どんなに英雄的な、歴史に残るような役割を果たした人物であっても、身近に仕える者にとっては人間的欠点に満ちたやっかいな主人に過ぎない、ということ。

小学生のころから、司馬遼太郎の小説を読んできたのだけど、司馬遼太郎が描く人物像は、それがいわゆる歴史上の英雄であっても、人間的な癖や欠点をもった一人の人間として描かれていることが多く、それがその人物を生き生きと臨場感をもって感じさせる、小説としての魅力の一つであり、それを読んでいた当時の私は、実際の人間社会というものもそんなものなんだろう、ぐらいに考えたものだ。

哲学者ヘーゲルは、「従僕の目に英雄なし」ということばに続けて、「それは英雄が英雄でないからでなく,従僕が従僕だからだ」と言っているそうだ。従僕は「英雄」としての視点で見ることができない。あくまで従僕である自分自身の視点でしか主人をみることができない。彼の視点からみれば、主人も自分と同様、あるいは自分以下の人格にしか見えなくなってしまうのだ。

さらに、こういう見方はできないだろうか。
かつてのホンダF-1の監督、桜井淑敏が、対談集「セナ」の中でこう語っている。
「例えば人を見るのでも、そこで起きている現象、例えばその人が吐く言葉とか、考え方とか、信条とか、その辺を何とか追求しようとする。というのは、そこで正確に捕らえておかないと、人間というのは、タイトな状態に入ってくると、心の中に潜んでいる思わぬ部分が出てくる。人間というのはギリギリではない状態では、基本的にはみんないい人なんだよ。ようするにギリギリになった時にとる行為が、本当のその人の行為でね。だから、ギリギリの時にどう行為をとるかというのを、そこを何とか探ろうとしていたということなんだ。」

「英雄」と呼ばれるようになるのは、歴史的に重要な役割を果たした人物が、後世そう呼ばれることになる。つまり、英雄と呼ばれる人間は、何らかの重責を担わされることがほとんどなのだ。そういう人物の多くは、その重責を担わされるまでは「いい人」だったのかもしれない。しかし、重大な役割を担わされ、追い詰められることによって、人格のネガティブな面が露になる。

人格に欠点のない人物など、そうそういるものではない。
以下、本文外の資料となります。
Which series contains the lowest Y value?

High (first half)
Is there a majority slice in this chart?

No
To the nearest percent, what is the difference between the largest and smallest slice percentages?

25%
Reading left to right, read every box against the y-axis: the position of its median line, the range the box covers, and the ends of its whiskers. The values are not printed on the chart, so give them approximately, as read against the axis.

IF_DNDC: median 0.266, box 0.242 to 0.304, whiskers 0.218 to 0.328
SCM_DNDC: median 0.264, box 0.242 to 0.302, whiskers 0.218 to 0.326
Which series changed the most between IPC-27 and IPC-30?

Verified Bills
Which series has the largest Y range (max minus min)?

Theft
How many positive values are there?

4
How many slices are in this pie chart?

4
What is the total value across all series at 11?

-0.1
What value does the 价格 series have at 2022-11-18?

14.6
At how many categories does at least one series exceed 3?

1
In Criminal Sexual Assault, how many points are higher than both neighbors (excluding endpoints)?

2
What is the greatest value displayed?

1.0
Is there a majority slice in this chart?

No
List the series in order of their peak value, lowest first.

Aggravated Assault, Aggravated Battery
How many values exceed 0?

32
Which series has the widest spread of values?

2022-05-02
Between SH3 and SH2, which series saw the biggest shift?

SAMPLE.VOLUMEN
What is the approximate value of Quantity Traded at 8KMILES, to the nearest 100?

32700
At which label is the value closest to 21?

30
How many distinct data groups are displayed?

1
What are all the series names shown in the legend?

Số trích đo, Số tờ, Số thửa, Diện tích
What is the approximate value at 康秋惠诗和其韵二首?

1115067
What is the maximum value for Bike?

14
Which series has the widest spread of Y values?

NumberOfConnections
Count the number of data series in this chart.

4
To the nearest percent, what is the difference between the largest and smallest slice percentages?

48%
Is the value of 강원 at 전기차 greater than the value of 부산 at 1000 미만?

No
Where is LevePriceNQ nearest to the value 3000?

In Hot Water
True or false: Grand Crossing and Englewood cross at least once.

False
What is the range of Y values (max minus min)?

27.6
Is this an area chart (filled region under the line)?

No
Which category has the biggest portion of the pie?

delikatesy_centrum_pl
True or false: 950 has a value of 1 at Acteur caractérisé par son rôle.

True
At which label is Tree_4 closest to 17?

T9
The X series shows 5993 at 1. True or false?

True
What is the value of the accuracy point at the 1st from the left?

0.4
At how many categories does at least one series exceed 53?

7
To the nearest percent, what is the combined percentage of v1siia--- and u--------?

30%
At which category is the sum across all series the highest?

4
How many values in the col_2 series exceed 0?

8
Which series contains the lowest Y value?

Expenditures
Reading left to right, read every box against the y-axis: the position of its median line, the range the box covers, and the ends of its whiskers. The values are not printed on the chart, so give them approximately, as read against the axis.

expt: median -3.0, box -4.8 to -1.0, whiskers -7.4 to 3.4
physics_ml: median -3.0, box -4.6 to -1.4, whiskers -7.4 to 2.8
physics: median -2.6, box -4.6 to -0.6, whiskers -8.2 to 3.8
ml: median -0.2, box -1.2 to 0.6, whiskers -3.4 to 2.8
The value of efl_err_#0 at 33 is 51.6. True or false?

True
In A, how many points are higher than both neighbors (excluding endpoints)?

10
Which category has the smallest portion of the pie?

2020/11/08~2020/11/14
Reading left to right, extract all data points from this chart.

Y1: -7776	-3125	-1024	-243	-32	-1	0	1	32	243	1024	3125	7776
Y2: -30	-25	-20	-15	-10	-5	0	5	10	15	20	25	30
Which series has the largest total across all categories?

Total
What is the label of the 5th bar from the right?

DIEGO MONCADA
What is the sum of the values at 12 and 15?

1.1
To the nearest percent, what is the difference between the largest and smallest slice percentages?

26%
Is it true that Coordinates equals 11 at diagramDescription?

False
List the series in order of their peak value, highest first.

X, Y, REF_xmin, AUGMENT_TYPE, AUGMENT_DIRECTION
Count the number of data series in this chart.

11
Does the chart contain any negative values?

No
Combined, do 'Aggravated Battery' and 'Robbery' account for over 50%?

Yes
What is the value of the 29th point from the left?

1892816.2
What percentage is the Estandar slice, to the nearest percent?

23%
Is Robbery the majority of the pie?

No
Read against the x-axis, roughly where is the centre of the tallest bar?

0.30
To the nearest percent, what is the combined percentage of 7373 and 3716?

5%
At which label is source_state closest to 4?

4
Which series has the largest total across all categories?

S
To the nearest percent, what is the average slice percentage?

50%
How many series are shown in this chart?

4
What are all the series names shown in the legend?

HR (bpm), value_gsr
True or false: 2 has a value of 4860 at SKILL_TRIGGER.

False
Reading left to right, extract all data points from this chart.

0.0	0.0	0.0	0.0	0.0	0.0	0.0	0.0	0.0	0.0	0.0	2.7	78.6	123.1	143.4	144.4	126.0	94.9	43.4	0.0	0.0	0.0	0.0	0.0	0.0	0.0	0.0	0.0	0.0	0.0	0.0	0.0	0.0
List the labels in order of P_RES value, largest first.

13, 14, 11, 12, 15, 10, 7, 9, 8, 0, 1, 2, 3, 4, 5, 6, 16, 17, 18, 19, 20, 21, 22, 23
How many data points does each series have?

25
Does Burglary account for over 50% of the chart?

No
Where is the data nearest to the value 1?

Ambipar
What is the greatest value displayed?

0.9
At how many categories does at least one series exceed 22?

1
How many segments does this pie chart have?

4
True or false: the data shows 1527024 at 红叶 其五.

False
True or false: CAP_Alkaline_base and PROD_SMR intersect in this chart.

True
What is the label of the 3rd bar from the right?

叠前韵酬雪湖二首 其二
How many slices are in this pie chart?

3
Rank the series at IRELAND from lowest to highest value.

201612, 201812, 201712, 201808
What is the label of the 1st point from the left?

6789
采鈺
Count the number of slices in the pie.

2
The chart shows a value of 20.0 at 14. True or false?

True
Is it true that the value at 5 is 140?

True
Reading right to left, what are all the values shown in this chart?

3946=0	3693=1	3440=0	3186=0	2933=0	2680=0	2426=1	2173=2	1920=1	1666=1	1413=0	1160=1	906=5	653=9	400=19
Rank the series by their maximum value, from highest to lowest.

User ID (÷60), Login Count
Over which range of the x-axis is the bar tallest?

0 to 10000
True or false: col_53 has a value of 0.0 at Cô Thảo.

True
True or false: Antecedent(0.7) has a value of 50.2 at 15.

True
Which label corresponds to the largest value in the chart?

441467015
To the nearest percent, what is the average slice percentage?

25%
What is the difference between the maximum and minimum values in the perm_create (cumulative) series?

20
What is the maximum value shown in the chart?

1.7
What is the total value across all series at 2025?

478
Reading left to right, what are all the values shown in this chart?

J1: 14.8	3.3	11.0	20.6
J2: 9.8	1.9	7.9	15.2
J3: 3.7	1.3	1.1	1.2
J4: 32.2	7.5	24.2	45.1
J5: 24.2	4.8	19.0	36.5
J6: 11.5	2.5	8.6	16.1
そして、欠点のある人間であっても、天がその人間に重大な役割を与えることがある。その欠点が、追い詰められることによって表に現れ、特に身近な人々の目には際立って見えてしまう。

「いい人」に見える人は、まだまだ余裕があるからなのかもしれない。
極限状態にあってもいい人でいられる人は本当に余程の人格者といえるのだろうけれど、そういう人はめったにいない、というのが現実ではないだろうか。